Иисусов сын | страница 39
Я тоже был в нее влюблен. Но она все еще любила парня, которого недавно посадили в тюрьму.
Я обошел все худшие места, бар «Вьетнам» и так далее.
Бармен спросил:
– Налить тебе выпить?
– Нет у него денег.
У меня были деньги, но не столько, чтобы пить все два часа.
Я зашел в «Джимджам клаб». Индейцы из Клэмэта или Кутеная, или еще откуда-то севернее – из Британской Колумбии, Саскачевана, – сидели за барной стойкой, как маленькие картинки или как маленькие пухлые куклы, вещи, с которыми дурно обращаются дети. Ее там не было.
Один парень, узкоглазый, черноглазый нез-перс, чуть не столкнул меня со стула, подавшись вперед, чтобы заказать бокал самого дешевого портвейна. Я сказал:
– Эй, это не с тобой мы вчера в бильярд играли?
– Нет, вряд ли.
– И ты еще сказал, чтобы я собрал шары, а ты пока разменяешь деньги и расплатишься со мной.
– Вчера меня здесь не было. Меня вообще не было в городе.
– Ты не отдал мне четвертак. Ты должен мне четвертак.
– Я отдал тебе четвертак. Положил прямо рядом с твоей рукой. Две монеты по десять центов и еще пять.
– Кто-то решил спустить их на выпивку.
– Не я. Я тебе все отдал. Может, они на пол упали.
– Ты понимаешь, когда уже хватит? Понимаешь, когда все?
– Эдди, Эдди, – индеец подозвал бармена, – ты не находил здесь вчера монеток по десять и по пять центов? Ты не подметал? Не попадалось тебе что-нибудь такое, может, была там пара монеток по десять центов и одна пятицентовая?
– Может быть. Здесь всегда остаются какие-то монетки. Какая разница.
– Видишь? – сказал мне индеец.
– Как вы меня достали, сил нет, – сказал я, – еле пальцем могу пошевелить. Все вы.
– Слушай, я не стал бы тебя морочить из-за двадцати пяти центов.
– Все вы, все до одного.
– Тебе нужен четвертак?

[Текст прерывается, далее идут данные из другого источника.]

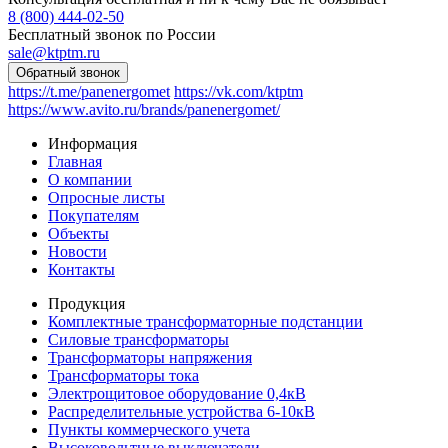
8 (800) 444-02-50
Бесплатный звонок по России
sale@ktptm.ru
https://t.me/panenergomet
https://vk.com/ktptm
https://www.avito.ru/brands/panenergomet/
Информация
Главная
О компании
Опросные листы
Покупателям
Объекты
Новости
Контакты
Продукция
Комплектные трансформаторные подстанции
Силовые трансформаторы
Трансформаторы напряжения
Трансформаторы тока
Электрощитовое оборудование 0,4кВ
Распределительные устройства 6-10кВ
Пункты коммерческого учета
Высоковольтные выключатели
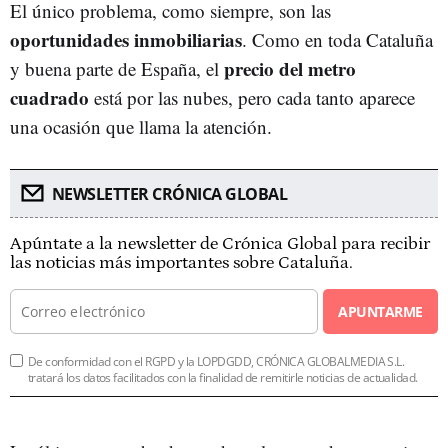
El único problema, como siempre, son las
oportunidades inmobiliarias
. Como en toda Cataluña
precio del metro
y buena parte de España, el
cuadrado
está por las nubes, pero cada tanto aparece
una ocasión que llama la atención.
NEWSLETTER CRÓNICA GLOBAL
Apúntate a la newsletter de Crónica Global para recibir
las noticias más importantes sobre Cataluña.
APUNTARME
De conformidad con el RGPD y la LOPDGDD, CRÓNICA GLOBALMEDIA S.L.
tratará los datos facilitados con la finalidad de remitirle noticias de actualidad.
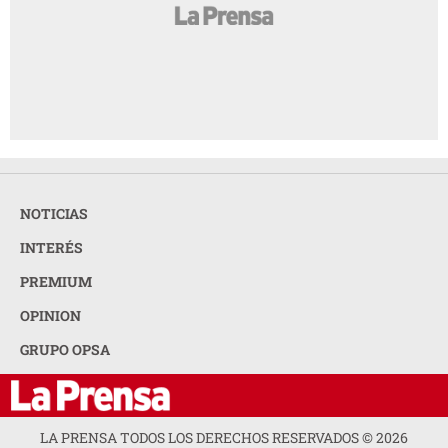
NOTICIAS
INTERÉS
PREMIUM
OPINION
GRUPO OPSA
LA PRENSA TODOS LOS DERECHOS RESERVADOS ©
2026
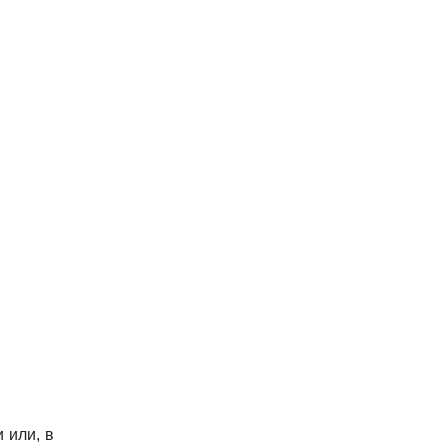
 или, в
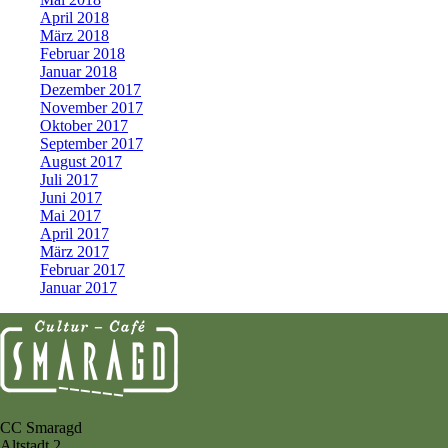
April 2018
März 2018
Februar 2018
Januar 2018
Dezember 2017
November 2017
Oktober 2017
September 2017
August 2017
Juli 2017
Juni 2017
Mai 2017
April 2017
März 2017
Februar 2017
Januar 2017
CC Smaragd
Altstadt 2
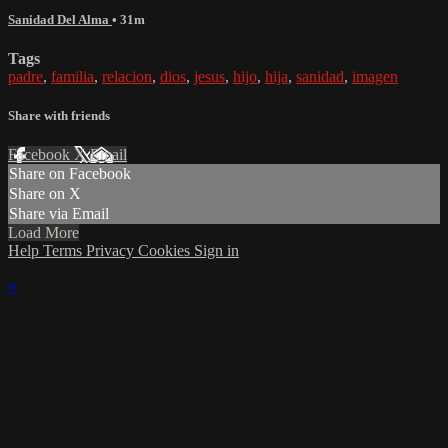
Sanidad Del Alma
• 31m
Tags
padre
,
familia
,
relacion
,
dios
,
jesus
,
hijo
,
hija
,
sanidad
,
imagen
Share with friends
Facebook
X
Email
Share on Facebook
Share on X
Share via Email
Load More
Help
Terms
Privacy
Cookies
Sign in
×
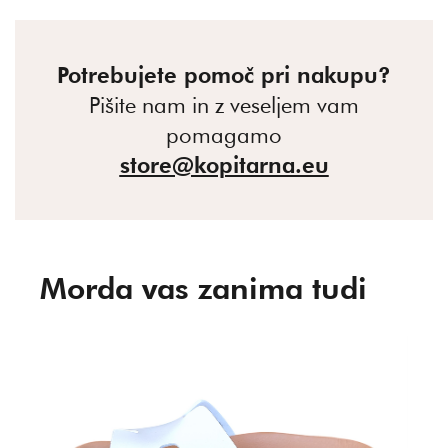
Potrebujete pomoč pri nakupu?
Pišite nam in z veseljem vam
pomagamo
store@kopitarna.eu
Morda vas zanima tudi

Хрен с тобой. На, держи.
– Иди ты. Просто сдохни и все, – сказал я, вставая из-за стойки.
– Возьми четвертак, – сказал он, очень громко, потому что увидел, что я не собираюсь брать его деньги.
Накануне ночью она разрешила мне поспать с ней в одной кровати, не то чтобы с ней, скорее рядом с ней.
Она жила с тремя студентками, и у двух из них были парни – тайваньцы. Ее так называемый брат спал на полу. Когда утром мы проснулись, он ничего не сказал. Он никогда ничего не говорил – в этом был секрет его успеха, если это был успех. Я отдал четыре доллара, почти все свои деньги, одной из студенток и ее парню, который не говорил по-английски. Они должны были купить нам всем тайваньской травы. Я стоял у окна и смотрел на парковку перед домом, пока ее брат чистил зубы, и наблюдал, как они уезжают с моими деньгами на зеленом седане. Не успев даже выехать с парковки, они врезались в столб. Они вылезли из седана и пошатываясь побрели прочь, оставив двери машины открытыми и цепляясь друг за друга, их волосы разлетались на ветру.